O prefeito de Eldorado, cidade localizada a cerca de 90 de São Paulo, Noel Castelo da Costa (Solidariedade), foi condenado parcialmente pela Justiça do Trabalho de Sorocaba, após pedidos feitos em ação civil pública pelo Ministério Público do Trabalho (MPT), pela prática de assédio eleitoral.
A sentença, a qual a Gazeta de S.Paulo teve acesso, baseia-se em um discurso proferido por Noel após a divulgação do resultado da eleição suplementar ocorrida em 6 de abril de 2025, no qual utilizou palavras intimidatórias contra um servidor público, associando-o publicamente a um partido político adversário.

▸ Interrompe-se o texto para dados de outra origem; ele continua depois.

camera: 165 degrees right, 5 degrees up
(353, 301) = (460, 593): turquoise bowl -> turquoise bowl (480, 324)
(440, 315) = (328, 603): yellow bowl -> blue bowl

Decisão afirma que pluralismo político foi afetado
O magistrado Afrânio Roberto Pinto Alves Seixas pontuou na decisão que a proteção ao meio ambiente do trabalho e a repressão ao assédio eleitoral inserem-se na competência da justiça trabalhista, independentemente do regime jurídico-estatutário dos servidores afetados.
Ainda segundo a decisão, a conduta de proferir discursos intimidatórios na condição de prefeito “transcende a relação individual com servidores estatutários, atingindo o ambiente de trabalho e a coletividade de trabalhadores do Município”, afetando o pluralismo político garantido pela Constituição Federal.
O teor das declarações do prefeito foi registrado em vídeo. Ele convocava publicamente o servidor, afirmando que desejava vê-lo com o adesivo da campanha opositora no peito, “matando hora de serviço”, uma vez que “nunca trabalhou na vida”. O político também proferiu que o trabalhador iria agora “respeitar quem está no comando do governo”.
O MPT propôs ao réu a assinatura de um termo de ajuste de conduta (TAC), mas houve a recusa ao acordo.
Prefeito de Eldorado terá que pagar indenização
Na sentença, determinou-se que o prefeito se abstenha de discriminar, constranger, humilhar ou perseguir servidores do Município por motivo de convicção política, bem como de realizar manifestações públicas de caráter intimidatório ou retaliatório, sob pena de multa de 5 mil reais por cada infração comprovada.
Adicionalmente, fixou-se indenização por danos morais coletivos no valor de 30 mil reais, cujo montante será revertido ao Fundo de Amparo ao Trabalhador. O MPT afirma que recorrerá, pedindo a majoração do valor para 100 mil reais.
Cabe recurso ao Tribunal Regional do Trabalho da 15ª Região (TRT-15).
A reportagem tentou contato com o prefeito, mas não obteve retorno até a publicação deste texto. O espaço permanece aberto.